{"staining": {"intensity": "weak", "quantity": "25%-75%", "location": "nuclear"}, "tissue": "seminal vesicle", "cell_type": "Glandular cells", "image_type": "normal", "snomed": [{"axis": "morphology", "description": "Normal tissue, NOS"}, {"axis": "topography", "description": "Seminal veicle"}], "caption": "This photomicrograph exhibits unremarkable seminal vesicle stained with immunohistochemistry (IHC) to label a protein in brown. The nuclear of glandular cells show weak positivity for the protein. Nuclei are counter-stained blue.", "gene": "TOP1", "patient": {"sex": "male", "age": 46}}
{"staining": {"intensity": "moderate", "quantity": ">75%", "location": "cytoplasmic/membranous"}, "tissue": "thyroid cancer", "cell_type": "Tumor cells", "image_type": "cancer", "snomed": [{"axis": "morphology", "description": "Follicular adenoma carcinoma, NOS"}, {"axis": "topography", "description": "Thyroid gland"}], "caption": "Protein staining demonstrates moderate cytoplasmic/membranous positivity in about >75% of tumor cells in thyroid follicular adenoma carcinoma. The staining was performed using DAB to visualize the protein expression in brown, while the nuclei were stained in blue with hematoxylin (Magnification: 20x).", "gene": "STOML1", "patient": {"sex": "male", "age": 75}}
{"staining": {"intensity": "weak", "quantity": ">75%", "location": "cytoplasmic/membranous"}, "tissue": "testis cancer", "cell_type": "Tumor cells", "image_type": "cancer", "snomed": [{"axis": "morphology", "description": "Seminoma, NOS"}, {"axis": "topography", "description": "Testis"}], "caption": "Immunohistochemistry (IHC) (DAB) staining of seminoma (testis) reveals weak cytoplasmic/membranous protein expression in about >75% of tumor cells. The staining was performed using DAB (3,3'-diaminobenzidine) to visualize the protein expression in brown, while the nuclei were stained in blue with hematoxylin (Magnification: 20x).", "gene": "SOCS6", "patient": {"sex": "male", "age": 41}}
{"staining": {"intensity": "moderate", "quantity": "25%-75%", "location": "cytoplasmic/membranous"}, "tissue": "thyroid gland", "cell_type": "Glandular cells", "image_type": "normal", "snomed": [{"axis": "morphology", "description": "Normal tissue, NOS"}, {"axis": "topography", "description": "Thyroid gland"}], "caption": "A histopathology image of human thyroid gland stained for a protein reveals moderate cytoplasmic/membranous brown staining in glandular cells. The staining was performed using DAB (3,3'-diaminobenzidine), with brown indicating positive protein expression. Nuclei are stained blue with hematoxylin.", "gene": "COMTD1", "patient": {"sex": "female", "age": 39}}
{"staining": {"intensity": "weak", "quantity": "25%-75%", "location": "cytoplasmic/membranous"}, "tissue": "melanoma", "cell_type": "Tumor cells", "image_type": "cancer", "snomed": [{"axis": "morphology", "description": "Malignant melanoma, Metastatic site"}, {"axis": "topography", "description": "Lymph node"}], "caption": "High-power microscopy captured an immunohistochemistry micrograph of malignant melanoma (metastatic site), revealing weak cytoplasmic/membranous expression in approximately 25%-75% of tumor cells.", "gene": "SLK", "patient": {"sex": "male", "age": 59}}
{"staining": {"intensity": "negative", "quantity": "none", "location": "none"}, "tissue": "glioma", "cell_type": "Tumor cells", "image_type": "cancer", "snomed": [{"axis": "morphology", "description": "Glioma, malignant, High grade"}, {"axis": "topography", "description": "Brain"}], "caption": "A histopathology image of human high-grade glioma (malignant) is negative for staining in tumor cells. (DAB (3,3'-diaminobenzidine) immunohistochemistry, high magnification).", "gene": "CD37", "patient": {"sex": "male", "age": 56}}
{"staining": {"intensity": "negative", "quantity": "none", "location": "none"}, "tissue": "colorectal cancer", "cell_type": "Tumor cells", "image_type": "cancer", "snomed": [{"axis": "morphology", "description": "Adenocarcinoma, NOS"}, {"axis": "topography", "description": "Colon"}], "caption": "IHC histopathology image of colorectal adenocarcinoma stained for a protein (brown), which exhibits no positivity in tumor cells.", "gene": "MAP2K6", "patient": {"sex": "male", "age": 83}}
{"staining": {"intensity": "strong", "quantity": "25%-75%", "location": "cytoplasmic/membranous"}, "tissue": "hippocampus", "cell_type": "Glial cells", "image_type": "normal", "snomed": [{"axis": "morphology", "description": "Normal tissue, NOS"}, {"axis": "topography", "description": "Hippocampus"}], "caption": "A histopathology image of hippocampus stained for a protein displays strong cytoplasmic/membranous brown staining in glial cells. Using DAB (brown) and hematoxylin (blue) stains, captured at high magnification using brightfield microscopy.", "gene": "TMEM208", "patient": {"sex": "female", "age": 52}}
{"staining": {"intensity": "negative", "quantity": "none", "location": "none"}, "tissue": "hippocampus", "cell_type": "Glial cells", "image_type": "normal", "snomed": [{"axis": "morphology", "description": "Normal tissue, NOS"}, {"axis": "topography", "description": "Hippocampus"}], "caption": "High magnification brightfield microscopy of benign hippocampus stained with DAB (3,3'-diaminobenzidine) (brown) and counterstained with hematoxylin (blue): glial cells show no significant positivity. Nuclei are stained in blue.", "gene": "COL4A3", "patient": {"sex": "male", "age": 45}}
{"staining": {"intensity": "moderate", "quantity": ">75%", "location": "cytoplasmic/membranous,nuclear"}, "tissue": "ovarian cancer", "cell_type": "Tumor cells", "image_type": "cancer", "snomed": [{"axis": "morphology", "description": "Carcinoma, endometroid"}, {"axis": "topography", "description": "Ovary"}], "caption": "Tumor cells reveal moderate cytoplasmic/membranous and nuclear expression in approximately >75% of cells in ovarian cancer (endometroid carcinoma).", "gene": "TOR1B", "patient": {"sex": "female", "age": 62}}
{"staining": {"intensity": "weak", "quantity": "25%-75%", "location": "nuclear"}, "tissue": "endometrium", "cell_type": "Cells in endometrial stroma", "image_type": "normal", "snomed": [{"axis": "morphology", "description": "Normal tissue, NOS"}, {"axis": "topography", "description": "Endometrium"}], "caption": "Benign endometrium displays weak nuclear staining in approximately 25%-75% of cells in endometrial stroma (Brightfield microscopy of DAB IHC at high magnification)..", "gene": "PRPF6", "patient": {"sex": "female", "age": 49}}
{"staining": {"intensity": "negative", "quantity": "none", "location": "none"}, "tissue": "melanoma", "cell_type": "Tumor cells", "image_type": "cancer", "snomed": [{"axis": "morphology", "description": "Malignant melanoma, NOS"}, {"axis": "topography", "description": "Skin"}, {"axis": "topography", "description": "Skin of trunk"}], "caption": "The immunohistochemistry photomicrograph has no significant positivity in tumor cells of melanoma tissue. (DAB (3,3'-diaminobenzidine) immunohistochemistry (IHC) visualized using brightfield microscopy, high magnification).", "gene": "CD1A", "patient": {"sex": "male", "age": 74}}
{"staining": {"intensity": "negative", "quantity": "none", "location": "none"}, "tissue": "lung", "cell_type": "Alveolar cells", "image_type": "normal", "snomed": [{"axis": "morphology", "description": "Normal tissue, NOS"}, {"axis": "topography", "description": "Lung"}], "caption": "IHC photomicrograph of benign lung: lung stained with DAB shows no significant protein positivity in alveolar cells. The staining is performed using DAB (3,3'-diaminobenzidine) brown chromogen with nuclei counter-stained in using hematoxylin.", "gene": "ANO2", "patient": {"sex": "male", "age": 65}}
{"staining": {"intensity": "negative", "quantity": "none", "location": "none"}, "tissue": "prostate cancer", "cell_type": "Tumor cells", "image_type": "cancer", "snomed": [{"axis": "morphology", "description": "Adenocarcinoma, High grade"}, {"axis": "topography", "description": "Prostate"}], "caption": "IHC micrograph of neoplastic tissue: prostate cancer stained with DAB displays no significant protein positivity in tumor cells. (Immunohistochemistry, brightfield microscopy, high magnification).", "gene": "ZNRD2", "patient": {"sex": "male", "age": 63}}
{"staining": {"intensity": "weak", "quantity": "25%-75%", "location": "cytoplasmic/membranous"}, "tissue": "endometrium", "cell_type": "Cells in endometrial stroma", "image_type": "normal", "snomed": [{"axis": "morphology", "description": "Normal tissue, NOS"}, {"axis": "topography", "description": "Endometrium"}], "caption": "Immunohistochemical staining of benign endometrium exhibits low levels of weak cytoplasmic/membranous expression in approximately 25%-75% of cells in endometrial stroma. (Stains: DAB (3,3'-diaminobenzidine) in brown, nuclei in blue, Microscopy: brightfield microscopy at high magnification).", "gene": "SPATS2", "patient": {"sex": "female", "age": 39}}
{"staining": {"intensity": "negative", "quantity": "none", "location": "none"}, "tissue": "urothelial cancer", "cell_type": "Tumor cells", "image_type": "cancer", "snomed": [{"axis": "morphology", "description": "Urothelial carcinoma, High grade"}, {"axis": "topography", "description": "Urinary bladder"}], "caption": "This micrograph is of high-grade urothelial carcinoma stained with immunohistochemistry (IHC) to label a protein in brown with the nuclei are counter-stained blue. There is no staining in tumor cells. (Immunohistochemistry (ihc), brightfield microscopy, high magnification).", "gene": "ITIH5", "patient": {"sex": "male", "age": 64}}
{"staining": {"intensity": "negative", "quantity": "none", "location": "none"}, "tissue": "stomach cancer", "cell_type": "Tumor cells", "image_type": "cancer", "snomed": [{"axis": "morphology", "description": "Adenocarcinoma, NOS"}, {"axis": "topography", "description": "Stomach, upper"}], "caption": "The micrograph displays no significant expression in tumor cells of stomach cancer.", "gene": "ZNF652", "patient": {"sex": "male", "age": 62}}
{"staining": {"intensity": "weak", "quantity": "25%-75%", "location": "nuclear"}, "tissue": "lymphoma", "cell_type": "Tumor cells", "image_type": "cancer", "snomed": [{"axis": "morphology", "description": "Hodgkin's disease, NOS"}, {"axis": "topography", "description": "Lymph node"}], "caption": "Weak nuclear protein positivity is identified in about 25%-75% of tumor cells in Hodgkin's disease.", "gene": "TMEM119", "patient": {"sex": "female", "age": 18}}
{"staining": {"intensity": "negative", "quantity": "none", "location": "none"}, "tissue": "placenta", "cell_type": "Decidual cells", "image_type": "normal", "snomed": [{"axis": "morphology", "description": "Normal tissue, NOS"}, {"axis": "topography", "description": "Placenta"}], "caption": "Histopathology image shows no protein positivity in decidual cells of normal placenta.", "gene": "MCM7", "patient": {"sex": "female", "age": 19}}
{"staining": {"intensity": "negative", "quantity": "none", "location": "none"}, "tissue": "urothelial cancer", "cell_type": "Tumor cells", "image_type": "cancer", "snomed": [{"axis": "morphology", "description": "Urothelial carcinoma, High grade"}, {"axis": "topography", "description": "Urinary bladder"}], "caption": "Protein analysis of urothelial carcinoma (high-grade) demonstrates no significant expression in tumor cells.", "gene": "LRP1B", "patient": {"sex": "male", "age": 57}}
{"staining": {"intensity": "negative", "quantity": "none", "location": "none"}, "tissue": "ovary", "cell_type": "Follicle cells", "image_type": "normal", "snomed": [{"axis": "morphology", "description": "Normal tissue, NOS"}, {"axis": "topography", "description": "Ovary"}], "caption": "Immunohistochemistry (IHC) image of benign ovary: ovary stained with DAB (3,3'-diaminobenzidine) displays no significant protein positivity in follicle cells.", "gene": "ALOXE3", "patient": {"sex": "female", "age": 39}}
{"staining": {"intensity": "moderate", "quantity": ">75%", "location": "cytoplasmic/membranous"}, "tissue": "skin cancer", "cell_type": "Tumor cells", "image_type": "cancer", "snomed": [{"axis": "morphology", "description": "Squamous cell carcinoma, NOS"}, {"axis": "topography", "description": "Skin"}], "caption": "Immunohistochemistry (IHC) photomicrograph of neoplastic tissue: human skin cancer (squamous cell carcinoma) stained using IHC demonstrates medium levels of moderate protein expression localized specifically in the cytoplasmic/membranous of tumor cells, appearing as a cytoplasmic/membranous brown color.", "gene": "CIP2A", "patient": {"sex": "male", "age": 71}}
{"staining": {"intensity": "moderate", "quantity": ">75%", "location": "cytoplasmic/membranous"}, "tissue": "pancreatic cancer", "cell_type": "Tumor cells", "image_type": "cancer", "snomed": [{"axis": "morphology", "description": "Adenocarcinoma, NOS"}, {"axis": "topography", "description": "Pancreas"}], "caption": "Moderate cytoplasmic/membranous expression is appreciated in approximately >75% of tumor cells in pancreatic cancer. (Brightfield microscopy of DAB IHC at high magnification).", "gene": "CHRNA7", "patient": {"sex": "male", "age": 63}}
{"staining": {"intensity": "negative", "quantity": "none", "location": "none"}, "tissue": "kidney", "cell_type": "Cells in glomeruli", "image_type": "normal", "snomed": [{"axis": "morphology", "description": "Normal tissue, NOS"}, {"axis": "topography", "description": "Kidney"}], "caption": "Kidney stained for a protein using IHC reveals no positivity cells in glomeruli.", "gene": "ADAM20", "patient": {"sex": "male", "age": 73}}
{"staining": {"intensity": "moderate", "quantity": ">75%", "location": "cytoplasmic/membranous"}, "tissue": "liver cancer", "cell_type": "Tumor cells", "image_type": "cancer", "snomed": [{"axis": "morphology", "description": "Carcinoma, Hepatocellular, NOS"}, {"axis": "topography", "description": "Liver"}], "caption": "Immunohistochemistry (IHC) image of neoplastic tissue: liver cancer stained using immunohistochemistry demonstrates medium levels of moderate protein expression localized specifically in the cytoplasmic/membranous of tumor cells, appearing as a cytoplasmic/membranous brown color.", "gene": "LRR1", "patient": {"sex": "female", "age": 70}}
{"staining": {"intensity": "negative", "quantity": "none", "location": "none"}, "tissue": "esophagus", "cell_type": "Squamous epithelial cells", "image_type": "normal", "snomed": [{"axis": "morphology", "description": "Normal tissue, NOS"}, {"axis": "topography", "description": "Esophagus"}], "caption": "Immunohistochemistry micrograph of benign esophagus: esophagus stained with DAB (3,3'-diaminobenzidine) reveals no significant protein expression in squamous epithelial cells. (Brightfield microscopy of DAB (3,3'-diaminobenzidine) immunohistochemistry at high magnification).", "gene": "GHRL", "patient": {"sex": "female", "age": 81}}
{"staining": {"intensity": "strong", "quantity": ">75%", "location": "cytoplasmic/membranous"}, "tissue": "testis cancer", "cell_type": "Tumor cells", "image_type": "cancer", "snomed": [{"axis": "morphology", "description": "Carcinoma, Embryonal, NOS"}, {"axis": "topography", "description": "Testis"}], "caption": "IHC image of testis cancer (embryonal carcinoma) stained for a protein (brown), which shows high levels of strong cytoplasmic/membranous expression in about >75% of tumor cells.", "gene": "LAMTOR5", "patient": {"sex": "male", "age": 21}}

──────────────────────────────

### What to produce
Copy the records above exactly, please, but only from the first line through the line containing "(IHC) (DAB) staining".

### Expected output
{"staining": {"intensity": "weak", "quantity": "25%-75%", "location": "nuclear"}, "tissue": "seminal vesicle", "cell_type": "Glandular cells", "image_type": "normal", "snomed": [{"axis": "morphology", "description": "Normal tissue, NOS"}, {"axis": "topography", "description": "Seminal veicle"}], "caption": "This photomicrograph exhibits unremarkable seminal vesicle stained with immunohistochemistry (IHC) to label a protein in brown. The nuclear of glandular cells show weak positivity for the protein. Nuclei are counter-stained blue.", "gene": "TOP1", "patient": {"sex": "male", "age": 46}}
{"staining": {"intensity": "moderate", "quantity": ">75%", "location": "cytoplasmic/membranous"}, "tissue": "thyroid cancer", "cell_type": "Tumor cells", "image_type": "cancer", "snomed": [{"axis": "morphology", "description": "Follicular adenoma carcinoma, NOS"}, {"axis": "topography", "description": "Thyroid gland"}], "caption": "Protein staining demonstrates moderate cytoplasmic/membranous positivity in about >75% of tumor cells in thyroid follicular adenoma carcinoma. The staining was performed using DAB to visualize the protein expression in brown, while the nuclei were stained in blue with hematoxylin (Magnification: 20x).", "gene": "STOML1", "patient": {"sex": "male", "age": 75}}
{"staining": {"intensity": "weak", "quantity": ">75%", "location": "cytoplasmic/membranous"}, "tissue": "testis cancer", "cell_type": "Tumor cells", "image_type": "cancer", "snomed": [{"axis": "morphology", "description": "Seminoma, NOS"}, {"axis": "topography", "description": "Testis"}], "caption": "Immunohistochemistry (IHC) (DAB) staining of seminoma (testis) reveals weak cytoplasmic/membranous protein expression in about >75% of tumor cells. The staining was performed using DAB (3,3'-diaminobenzidine) to visualize the protein expression in brown, while the nuclei were stained in blue with hematoxylin (Magnification: 20x).", "gene": "SOCS6", "patient": {"sex": "male", "age": 41}}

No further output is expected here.